# bond brook sunday



## powpig2002 (Mar 23, 2010)

raked upper trails at bond brook. good for me! i need a leaf blower.


----------



## BackLoafRiver (Mar 23, 2010)

Good for you is right! Wish I could have joined you. :beer:

Is it still a mess over there?


----------



## powpig2002 (Mar 23, 2010)

*beer mmmm*

brian a had ameeting with augusta trails last week and was assured loggers would be in this/next week to clean up cutting debris. we'll see.


----------



## BackLoafRiver (Mar 23, 2010)

How much did they cut??  Hopefully it doesn't interfere with the cool riding there.  I really dig the area by the old bike. (do you know what I mean?)  

Brian has been good about staying in touch. We have been chatting a bit about the Waterville riding.  Sounds like it is going to be awesome.

 As an aside, do you know anything about the Slayer Tom has at the Boutique?


----------



## powpig2002 (Mar 23, 2010)

some issues with the front fork. he keeps saying he's going to look at it. 
this rain is gonna set trail conditions back. more clean up time. gotta think positive.


----------



## BackLoafRiver (Mar 24, 2010)

powpig2002 said:


> some issues with the front fork. he keeps saying he's going to look at it.
> this rain is gonna set trail conditions back. more clean up time. gotta think positive.



Hmm...his asking price is pretty tempting if I can get the $$ together.  Not sure if there is a busted fork though.  I am hoping to get it out and ride it a few times.

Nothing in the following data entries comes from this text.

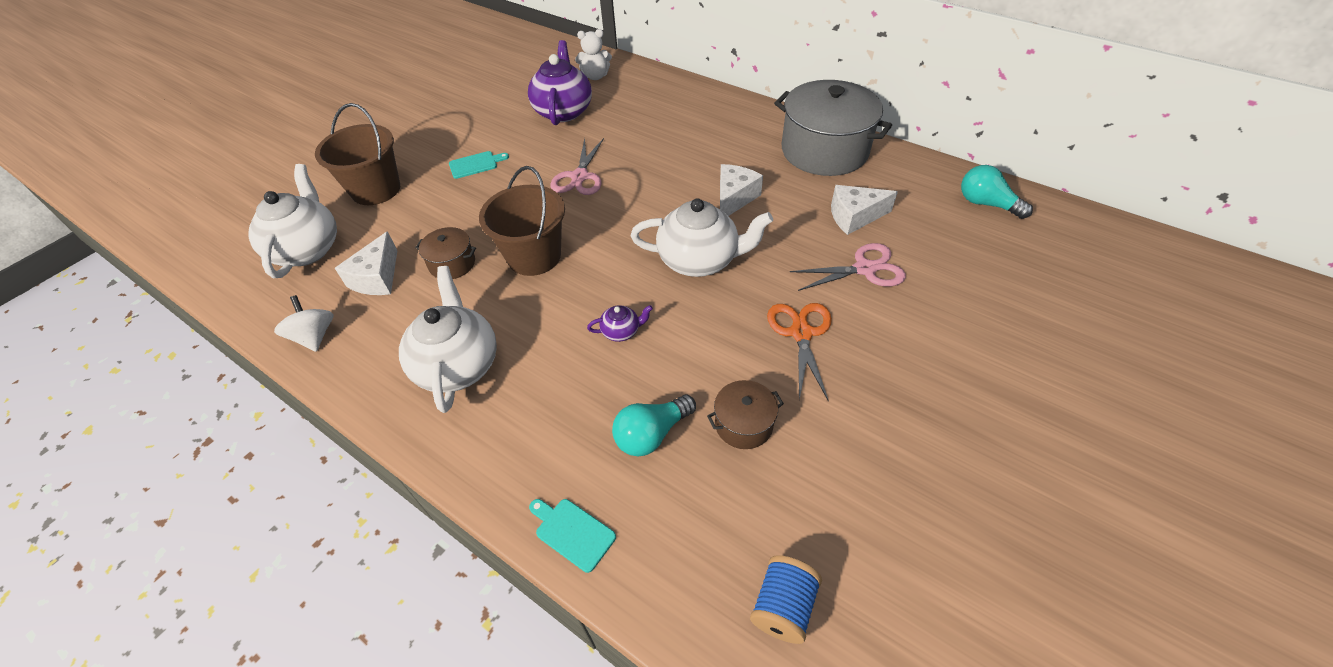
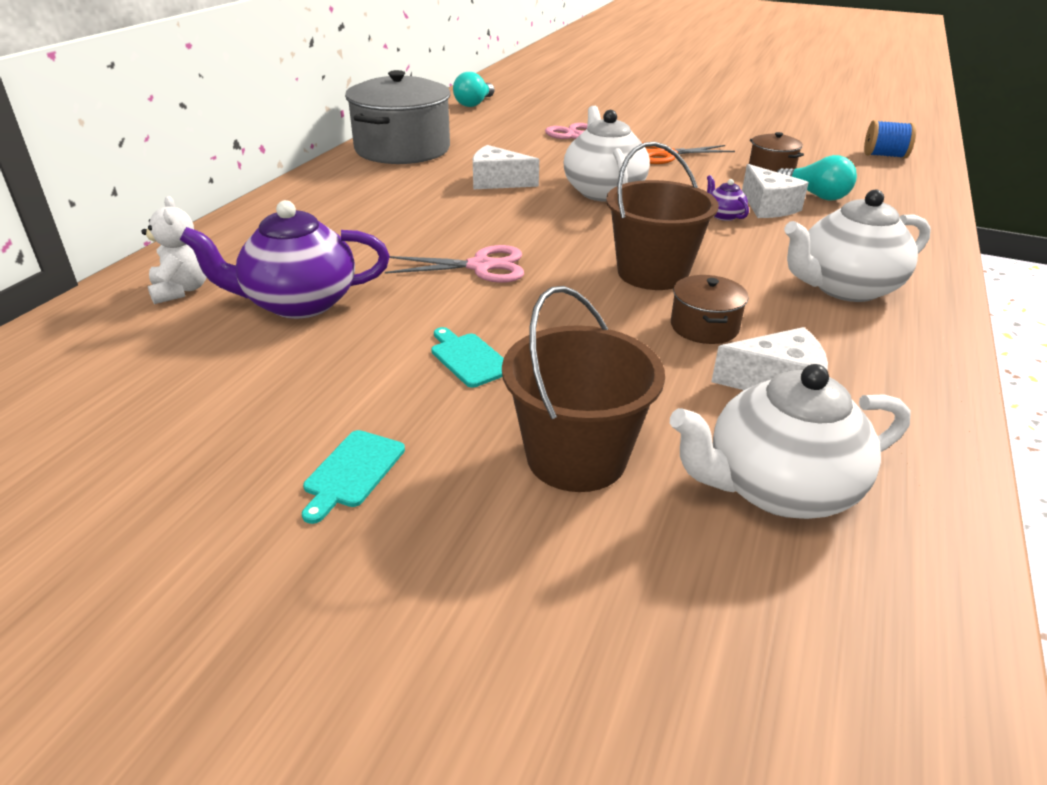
camera: 105 degrees left, 15 degrees down
white spinning top [274,295,333,352] -> none
turquoise cutting board [529,499,616,573] -> turquoise cutting board moved to [302,430,405,524]
white cheese [831,185,898,235] -> white cheese moved to [742,164,809,218]

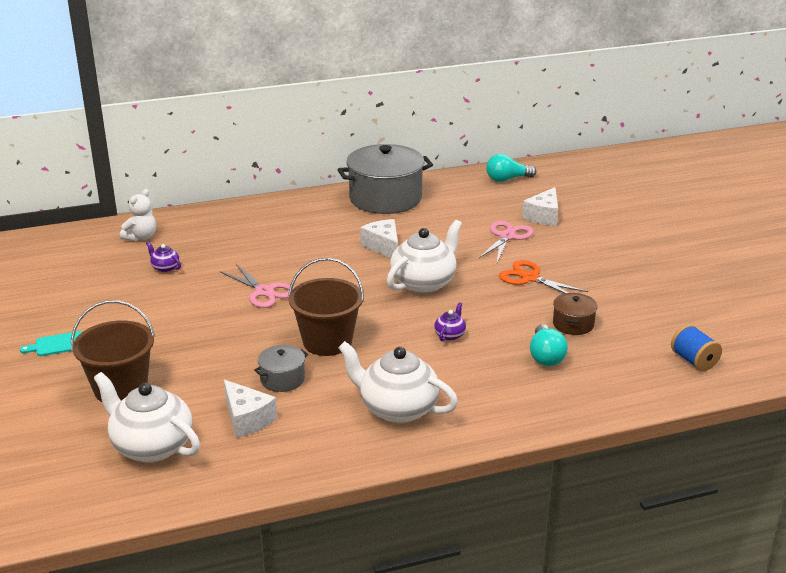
camera: 50 degrees right, 5 degrees down
purple teapot [180,200,390,319] -> purple teapot [146,242,181,272], size x0.45
turquoise cutting board [431,327,504,388] -> none
brown pot [671,275,748,344] -> grey pot [254,345,309,392]
white cheese [742,164,809,218] -> white cheese moved to [522,187,558,226]

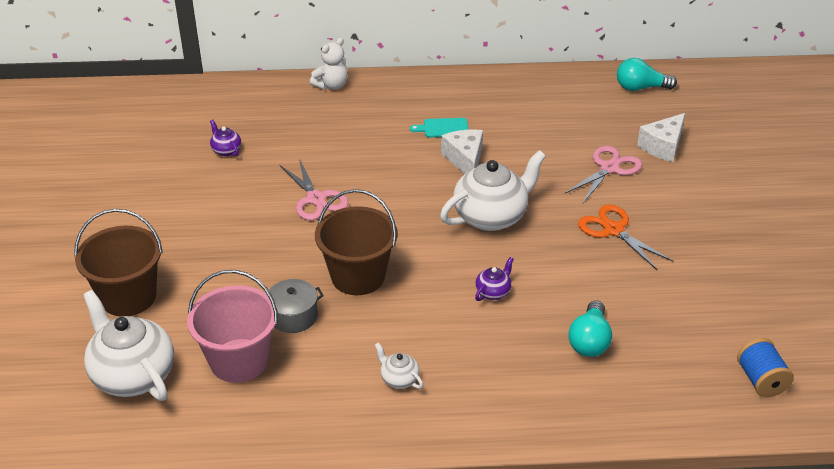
camera: 15 degrees right, 10 degrees up
turquoise cutting board [20,331,82,356] -> turquoise cutting board moved to [410,118,468,137]
white teddy bear [120,189,156,241] -> white teddy bear moved to [310,38,348,90]
white cheese [224,380,277,438] -> pink bucket [187,270,278,383]
grey pot [337,144,433,214] -> none
white teapot [338,341,458,423] -> white teapot [375,343,423,389], size x0.45
brown pot [553,293,598,335] -> none

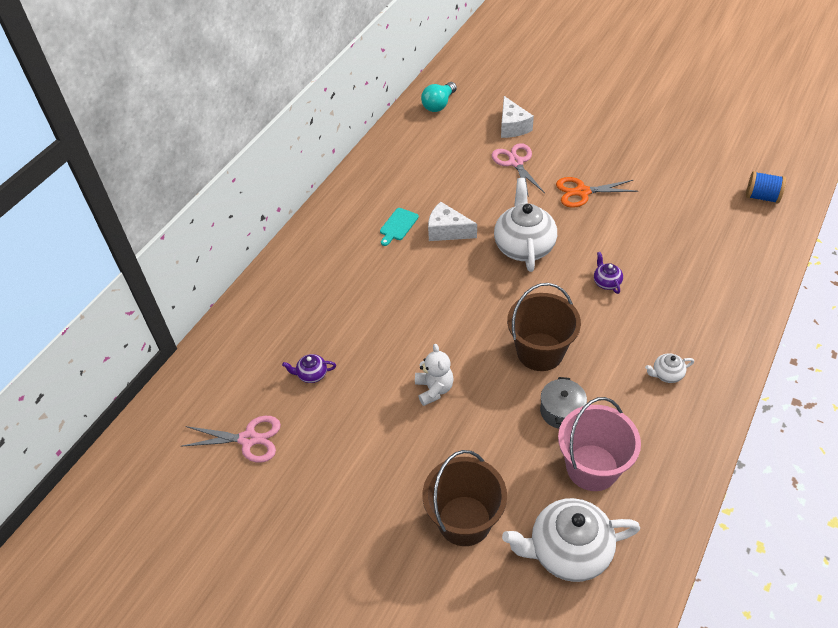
camera: 55 degrees left, 10 degrees up
pink scissors [279,159,348,220] -> pink scissors moved to [181,416,281,463]
white teddy bear [310,38,348,90] -> white teddy bear moved to [415,344,454,406]
turquoise light bulb [568,300,612,357] -> none

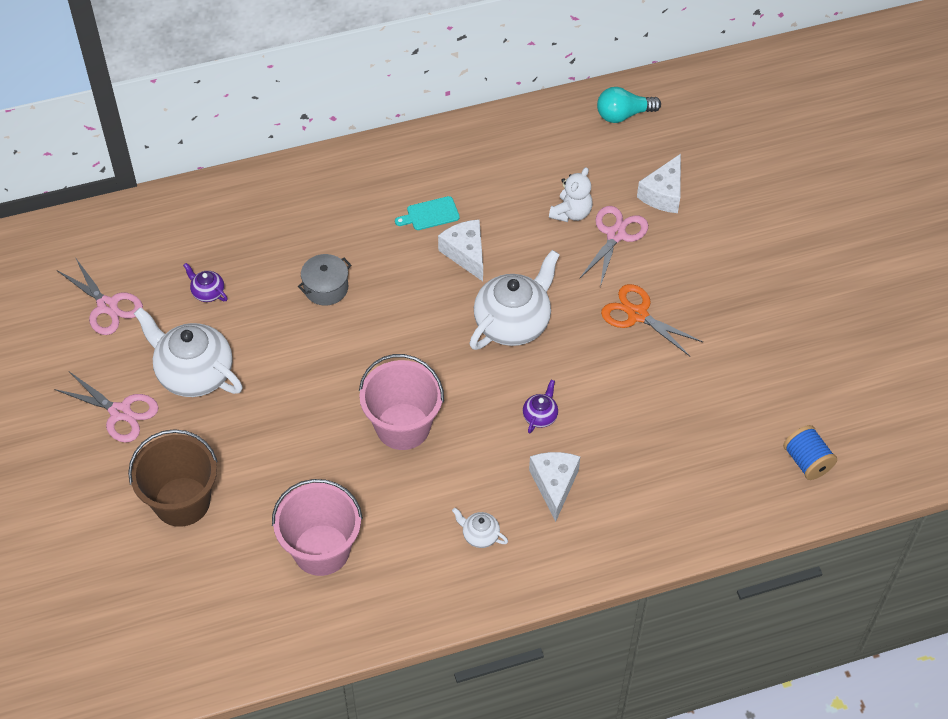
camera: 40 degrees right, 5 degrees up
white teddy bear [415,344,454,406] -> white teddy bear moved to [549,167,593,222]
white teapot [502,498,640,582] -> white teapot moved to [134,307,243,397]
brown bucket [507,283,581,371] -> pink bucket [359,354,444,450]
grey pot [540,377,587,429] -> grey pot moved to [298,254,351,306]
none -> pink scissors [54,372,159,443]
none -> white cheese [529,452,580,522]

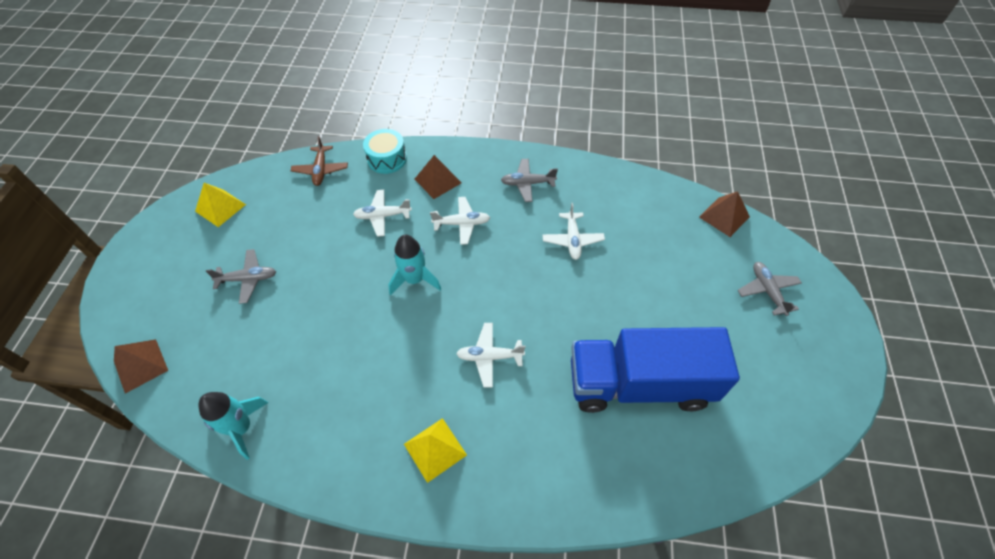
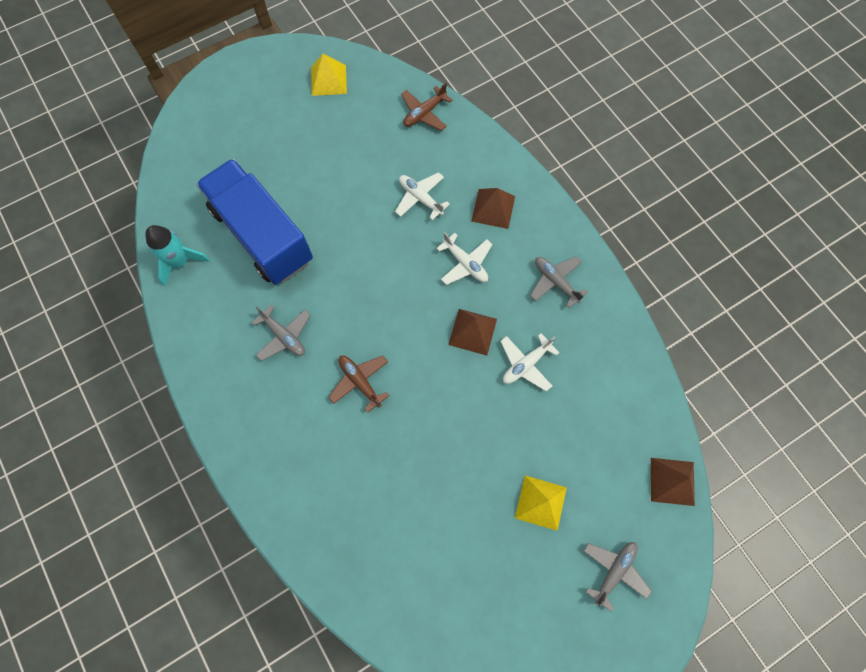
camera: 50 degrees right, 15 degrees up
brown pyramid [114,339,168,394] -> brown pyramid moved to [448,309,497,356]
grey plane [206,249,276,304] -> grey plane moved to [252,304,311,361]
turquoise drum [363,129,407,174] -> none
turquoise rocket [388,235,441,295] -> none
yellow pyramid [404,418,467,483] -> yellow pyramid moved to [515,476,567,531]
white plane [456,323,525,387] -> brown plane [329,355,389,413]
blue truck [571,327,740,413] -> blue truck moved to [196,159,313,285]

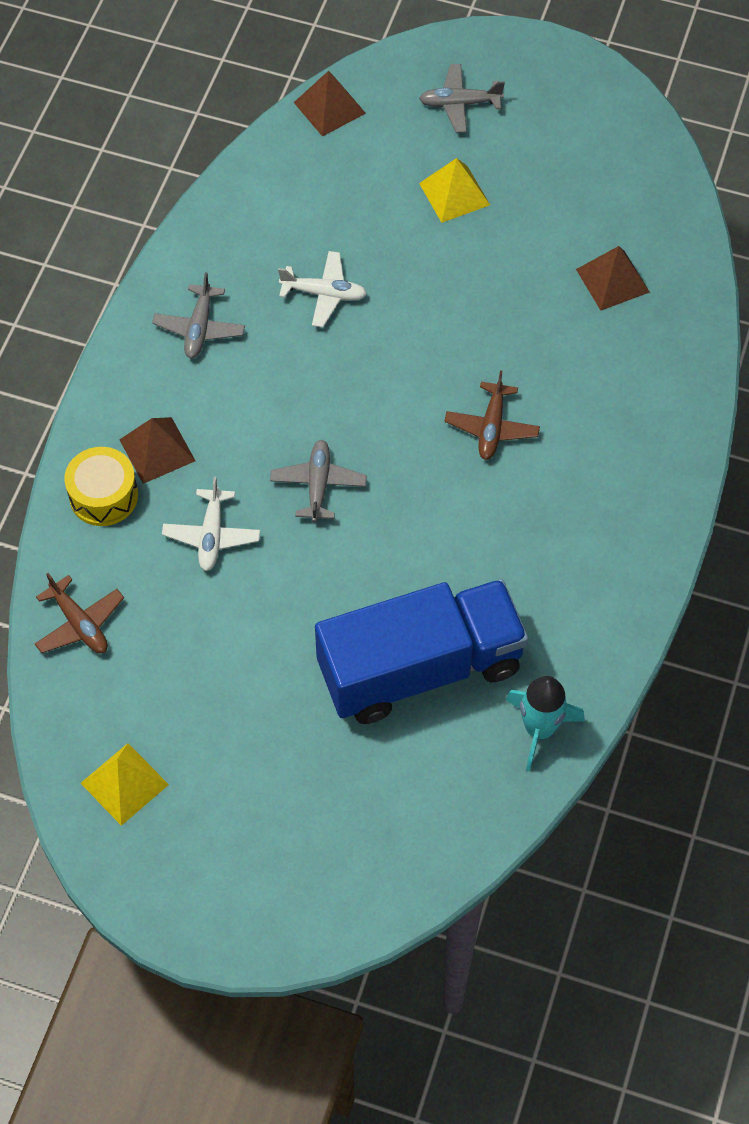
camera: 130 degrees left, 10 degrees down
blue truck [196,159,313,285] -> blue truck turned 120 degrees counterclockwise [315,579,528,724]
grey plane [252,304,311,361] -> grey plane moved to [270,440,367,523]
brown plane [401,83,452,131] -> brown plane turned 45 degrees clockwise [35,573,124,653]
white plane [436,232,493,285] -> none
brown pyramid [448,309,497,356] -> brown pyramid moved to [576,246,650,311]
none -> yellow drum [64,447,138,526]

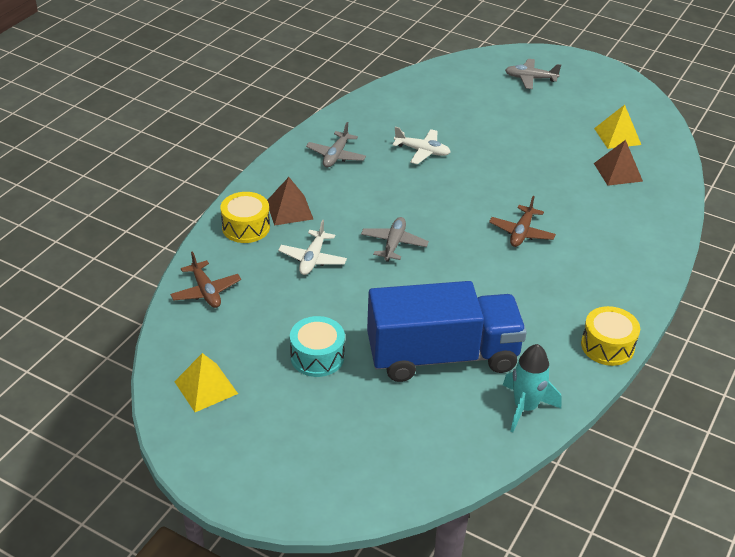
camera: 10 degrees right, 20 degrees down
brown pyramid [294,71,366,137] -> none
yellow pyramid [419,158,490,223] -> yellow pyramid moved to [594,105,641,149]
none -> turquoise drum [290,316,345,377]
none -> yellow drum [581,306,640,366]

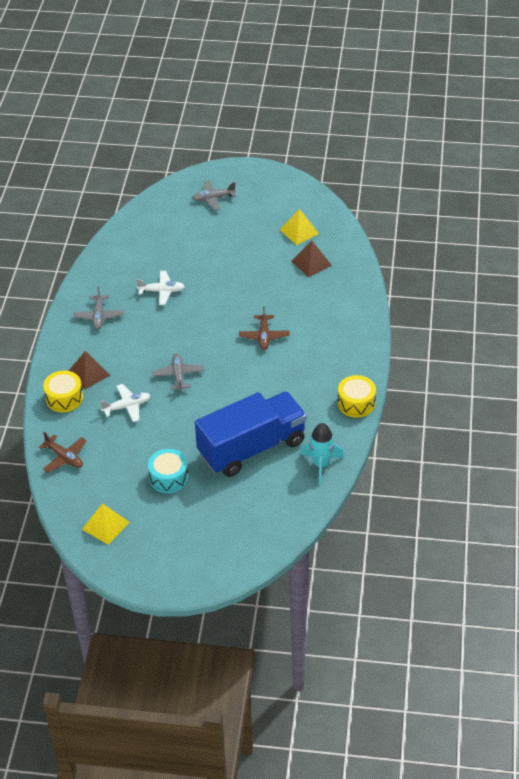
camera: 20 degrees left, 5 degrees up
white plane [278,220,347,275] -> white plane turned 105 degrees counterclockwise [100,384,150,422]

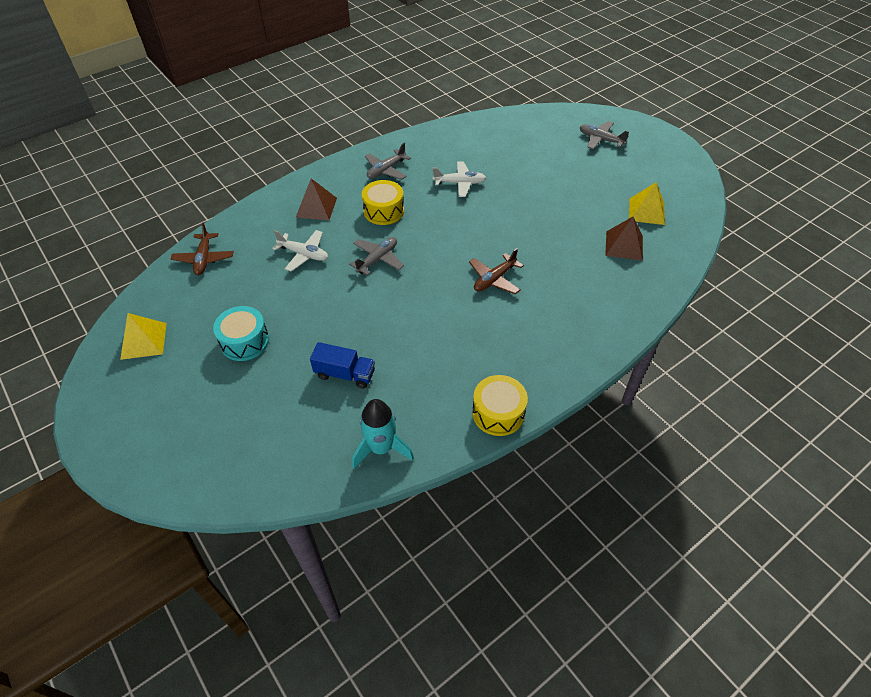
camera: 45 degrees right, 5 degrees up
yellow drum [43,370,83,412] -> yellow drum moved to [362,180,404,225]
white plane [136,271,185,305] -> white plane turned 45 degrees counterclockwise [433,161,486,197]
blue truck [195,391,307,477] -> blue truck [310,342,375,389], size x0.43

I am pretty sure it will take a bit to get the trails back into riding shape with the weather.  Our school participates in Day of Caring for the United Way every May.  I am looking into the possibility of having my advisor group do some work on the trails at Bond Brook.  Hopefully the administration will go for it.


----------



## powpig2002 (Mar 24, 2010)

there is something wrong. the bike has only been demo'ed. so just kick him in the ass to get on it. does he know your interested? you have to stay on tom, god bless him


----------



## BackLoafRiver (Mar 24, 2010)

I haven't let him know yet.  I was over there a few weeks ago and met a few guys who ride in the area as well as his silent business partner.  Nice group of guys.  I didn't want to commit to anything because I am worried about coming up  with the $$.


----------